Larry Hancock is a leading historian-researcher in the JFK assassination. Co-author with Connie Kritzberg of November Patriots and author of the 2003 research analysis publication titled also Someone Would Have Talked. In addition, Hancock has published several document collections addressing the 112th Army Intelligence Group, John Martino, and Richard Case Nagell. In 2000, Hancock received the prestigious Mary Ferrell New Frontier Award for the contribution of new evidence in the Kennedy assassination case. In 2001, he was also awarded the Mary Ferrell Legacy Award for his contributions of documents released under the JFK Act.

5 responses »

  1. Greg Kooyman says:

    Excellent post Larry. I hope for all all concerned that we will see improved relations between Cuba & the United States. As we all know the classic definition of insanity is doing the same thing over and over and expecting a different result..Let’s hope that the United States can realize that 5 decades of the same actions with the same results is proof enough that change in policy is necessary to move forward.

  2. RussTarby says:

    Hey Larry !

    really excellent, thought-provoking blog providing a needed historical perspective on this week’s U.S.-Cuban development … please keep ’em coming!

    merry merry !

  3. Mr. Hancock,

    I was under the impression that Kennedy was playing both sides of the equation. While pursuing normalization of relations with Castro, JFK was simultaneously pursuing efforts to overthrow the Cuban regime. Sort of a Kissinger Real Politik approach.

DIRECTIVE A ::
According to the Larry Hancock page, in what year did Hancock receive the Mary Ferrell New Frontier Award?
DIRECTIVE B ::
Quote the Larry Hancock page word for word, beginning at the words "really excellent, thought-provoking" and stopping after "keep ’em coming!".
DIRECTIVE C ::
Continue the Larry Hancock page, picking up after its final sentence.
The records are separate material, apart from the Larry Hancock page.

DATA SUPPLIED ::
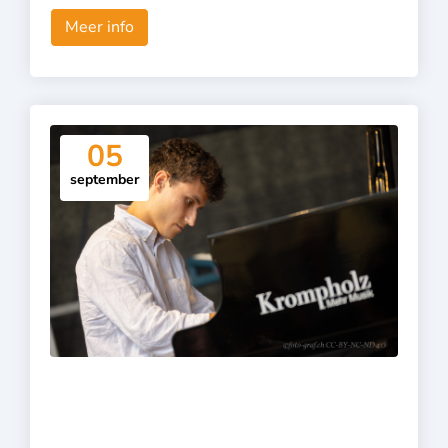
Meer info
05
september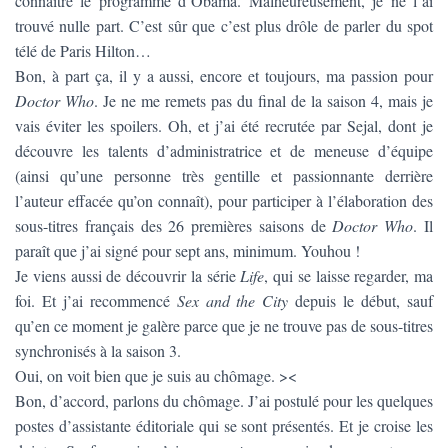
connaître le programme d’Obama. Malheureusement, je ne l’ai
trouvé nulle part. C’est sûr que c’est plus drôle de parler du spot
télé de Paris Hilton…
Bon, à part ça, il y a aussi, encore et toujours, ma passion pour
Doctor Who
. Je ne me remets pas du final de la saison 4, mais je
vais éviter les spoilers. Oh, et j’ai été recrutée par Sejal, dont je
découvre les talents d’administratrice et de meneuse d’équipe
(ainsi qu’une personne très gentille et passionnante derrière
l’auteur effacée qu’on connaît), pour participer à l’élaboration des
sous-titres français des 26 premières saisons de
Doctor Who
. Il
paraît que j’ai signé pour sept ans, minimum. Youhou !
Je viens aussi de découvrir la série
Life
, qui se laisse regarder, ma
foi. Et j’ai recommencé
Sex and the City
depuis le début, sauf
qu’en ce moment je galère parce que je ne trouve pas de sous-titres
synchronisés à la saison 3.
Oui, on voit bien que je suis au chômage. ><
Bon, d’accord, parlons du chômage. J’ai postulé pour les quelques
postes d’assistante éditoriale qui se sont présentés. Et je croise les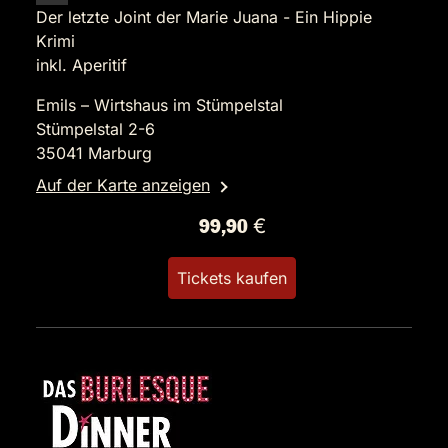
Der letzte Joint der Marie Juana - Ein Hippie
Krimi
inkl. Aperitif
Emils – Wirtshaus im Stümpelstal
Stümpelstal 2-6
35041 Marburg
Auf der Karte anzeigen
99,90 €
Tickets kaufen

...

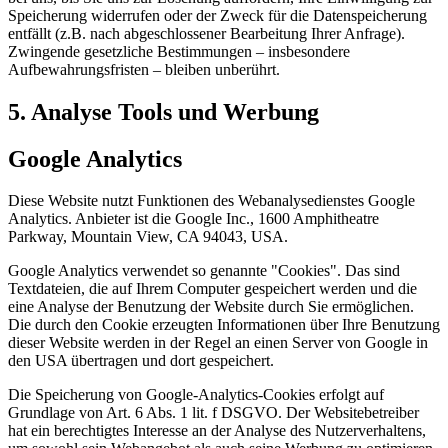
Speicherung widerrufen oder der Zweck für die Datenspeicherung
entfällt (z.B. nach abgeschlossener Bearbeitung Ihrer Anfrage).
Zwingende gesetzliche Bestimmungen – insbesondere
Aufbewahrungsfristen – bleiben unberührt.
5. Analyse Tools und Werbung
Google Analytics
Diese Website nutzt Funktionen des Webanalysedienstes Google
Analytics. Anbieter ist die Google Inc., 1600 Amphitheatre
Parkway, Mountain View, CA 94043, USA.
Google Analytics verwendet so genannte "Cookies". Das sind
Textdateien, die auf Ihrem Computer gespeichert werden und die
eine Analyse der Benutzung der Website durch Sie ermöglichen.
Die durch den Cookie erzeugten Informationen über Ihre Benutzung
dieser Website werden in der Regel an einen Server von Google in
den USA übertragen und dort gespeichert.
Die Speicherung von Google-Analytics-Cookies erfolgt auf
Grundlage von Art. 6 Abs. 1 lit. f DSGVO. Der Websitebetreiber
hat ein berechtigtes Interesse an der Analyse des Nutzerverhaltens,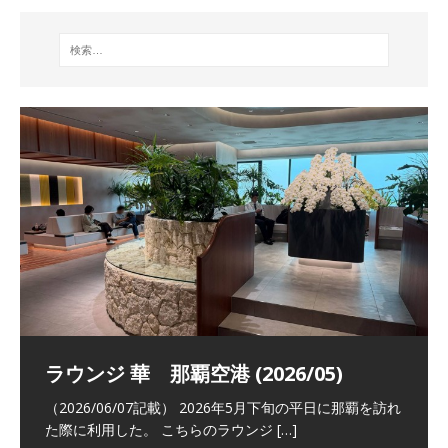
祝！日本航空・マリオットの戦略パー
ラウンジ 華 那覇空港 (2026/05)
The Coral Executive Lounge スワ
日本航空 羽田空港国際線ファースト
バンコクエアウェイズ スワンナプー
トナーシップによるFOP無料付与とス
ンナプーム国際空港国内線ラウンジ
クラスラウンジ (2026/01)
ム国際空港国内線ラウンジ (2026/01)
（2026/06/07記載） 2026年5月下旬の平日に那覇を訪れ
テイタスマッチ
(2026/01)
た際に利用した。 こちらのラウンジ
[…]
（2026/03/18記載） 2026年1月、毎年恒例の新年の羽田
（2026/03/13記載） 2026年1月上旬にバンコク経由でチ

EXERCISE RESULT A ::
2000

EXERCISE RESULT B ::
really excellent, thought-provoking blog providing a needed historical perspective on this week’s U.S.-Cuban development … please keep ’em coming!

EXERCISE RESULT C ::
    Harton Firmin

    • Harton, that’s certainly true to a certain extent. There is no doubt that JFK allowed the efforts to destabilize the Castro regime to go forward, although the primary efforts in that regard were largely handed off to RFK and its unclear how much actual involvement JFK personally had in the new programs that evolved during 1963. Those programs, such as AMTRUNK and AMWORLD were largely focused on maintaining some sort of viable opposition to Castro’s government, both on island and externally (albeit off American territories). The first program sought individuals on island who might join efforts towards a coup, the latter hoped to establish a viable external Cuban exile force to maintain some level of military opposition. What we seem to see is a change in priority as 1963 proceeded. Initially JFK was intrigued with Castro’s approach but cautious, when Castro continued and advanced his approach starting in late summer, JFK seems to have become personally much more involved in that tack – even altering his public speeches to convey that the Administration was “approachable” and at least willing to negotiate. There is also some evidence that JFJ was delaying certain authorizations for new sabotage projects, perhaps waiting to see how far Castro would really go and I try to lay the timeline for all that out in NEXUS. I do think that as RFK essentially kept on with the projects to at least harass Castro, JFK began to show more and more interest in negotiation, especially as Castro himself demonstrated increasing willing to compromise towards some meaningful dialog. The fact that JFK was concurrently pursuing two tracks was not unknown to at least some of those close to him and he was even warned that it was very risky business. But JFK had always been a risk taker.